A Road Trip Through Eastern Nevada and the Mojave Desert
Last fall I took a road trip through the Great Basin country of Eastern Nevada and the Mojave Desert of Southern California. I’ve added two new images to my active collection from the trip.
The first (above) is an image of rabbitbrush catching the last light of day in a high country meadow. It was shot in Great Basin National Park, NV. I was drawn to the way the warm shades of ochre and yellow in the flowering heads contrasted with the cool cyan of the foliage. To my eye, that combination makes for a harmonious color “chord”.
While in the park, I slept in my truck at 10,000 ft.

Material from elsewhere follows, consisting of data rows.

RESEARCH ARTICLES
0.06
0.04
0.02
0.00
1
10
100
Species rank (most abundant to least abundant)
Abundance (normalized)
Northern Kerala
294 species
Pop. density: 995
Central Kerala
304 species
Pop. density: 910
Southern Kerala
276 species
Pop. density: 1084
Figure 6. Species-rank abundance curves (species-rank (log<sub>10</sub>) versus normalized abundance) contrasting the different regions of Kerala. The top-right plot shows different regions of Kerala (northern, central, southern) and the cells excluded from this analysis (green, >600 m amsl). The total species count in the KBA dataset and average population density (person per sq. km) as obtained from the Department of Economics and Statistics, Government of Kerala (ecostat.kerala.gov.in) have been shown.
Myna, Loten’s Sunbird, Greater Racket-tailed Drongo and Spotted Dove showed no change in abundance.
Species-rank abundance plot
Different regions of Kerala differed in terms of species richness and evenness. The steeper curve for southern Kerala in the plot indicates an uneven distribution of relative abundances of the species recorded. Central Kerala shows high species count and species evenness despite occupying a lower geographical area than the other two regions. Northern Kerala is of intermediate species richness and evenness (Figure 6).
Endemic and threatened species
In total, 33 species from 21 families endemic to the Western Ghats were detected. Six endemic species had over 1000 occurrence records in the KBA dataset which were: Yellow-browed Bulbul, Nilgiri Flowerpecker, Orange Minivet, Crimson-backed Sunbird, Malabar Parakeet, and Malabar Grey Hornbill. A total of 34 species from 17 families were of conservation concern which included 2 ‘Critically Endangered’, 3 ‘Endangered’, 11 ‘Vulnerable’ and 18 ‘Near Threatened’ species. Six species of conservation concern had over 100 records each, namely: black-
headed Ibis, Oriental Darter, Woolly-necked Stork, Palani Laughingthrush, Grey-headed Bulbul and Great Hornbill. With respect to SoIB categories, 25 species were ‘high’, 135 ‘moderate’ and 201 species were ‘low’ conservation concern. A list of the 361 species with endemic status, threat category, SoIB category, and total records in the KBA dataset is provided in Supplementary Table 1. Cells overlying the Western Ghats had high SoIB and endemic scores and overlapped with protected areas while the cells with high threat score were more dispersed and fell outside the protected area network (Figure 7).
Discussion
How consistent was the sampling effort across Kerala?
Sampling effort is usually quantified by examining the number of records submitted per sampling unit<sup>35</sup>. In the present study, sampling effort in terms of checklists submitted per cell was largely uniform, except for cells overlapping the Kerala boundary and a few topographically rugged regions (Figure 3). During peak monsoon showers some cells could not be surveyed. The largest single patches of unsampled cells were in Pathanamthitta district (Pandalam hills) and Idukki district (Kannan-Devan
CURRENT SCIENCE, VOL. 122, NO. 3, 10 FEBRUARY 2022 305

The first night was coal-black. You know the old thing about not being able to see your hand in front of your face? This came pretty close! The sky was by far the darkest I have ever seen. A bit spooky if you are alone in the campground. I got up before sunrise and hiked up to a 4,000 year old bristlecone pine grove at 11,000 ft. The trees were not so isolated and sculptural as the ones in the White Mountains of California so I didn’t get anything to rival earlier bristlecone images. But the experience of being up there alone on a snowy trail at sunrise was intense and rewarding. The aftermath was coffee and breakfast on the tailgate surrounded by fall aspens.
One of the great attractions of Great Basin National Park is that it remains far off the beaten path. The park saw just 153K visitors last year. Compare that to Great Smoky Mountains NP which was slammed with 11.3 million! And there is no entrance fee! Compare that to Yosemite at $35 per vehicle. Speaking of vehicles, driving south from the park I went 27 minutes without seeing another car. I timed it!
The second image I have added to my portfolio looks into the infinite sky of a deep crimson twilight in the Mojave Desert.
It was made with a very long exposure, looking east, in the twilight glow between sundown and moonrise. I was a mile in and 500 feet up from the trailhead in the Kelso Dunes. The hike in was bit of a slog—slipping and sliding in the sand. Two steps forward and one step back with the heavy camera pack on the steep dune faces.
The view was spectacular up there and the walk out in the warm, windless night air was stunning.
On the way home I drove through the former boomtown of Amboy, CA. It sits in the middle of the Mojave where pre-interstate Highway 66 converged with the Santa Fe Railroad. It is now almost totally abandoned but its faded glory lives on as a magnet for committed mid-century nostalgia buffs.
It’s a place where you can still “get your kicks on Route 66”. The last phone booth persists as pop art, trash works as vernacular sculpture, and a plastic bighorn yearns to break free of his cage.
The road out of Amboy takes you past the remains of dozens of tiny, abandoned shacks scattered randomly through the landscape. The one in the photo below is actually among the largest. This ghost community is all that remains of the “jackrabbit homestead” program of the forties and fifties that offered families a small slice of the “useless” Mojave for next to nothing.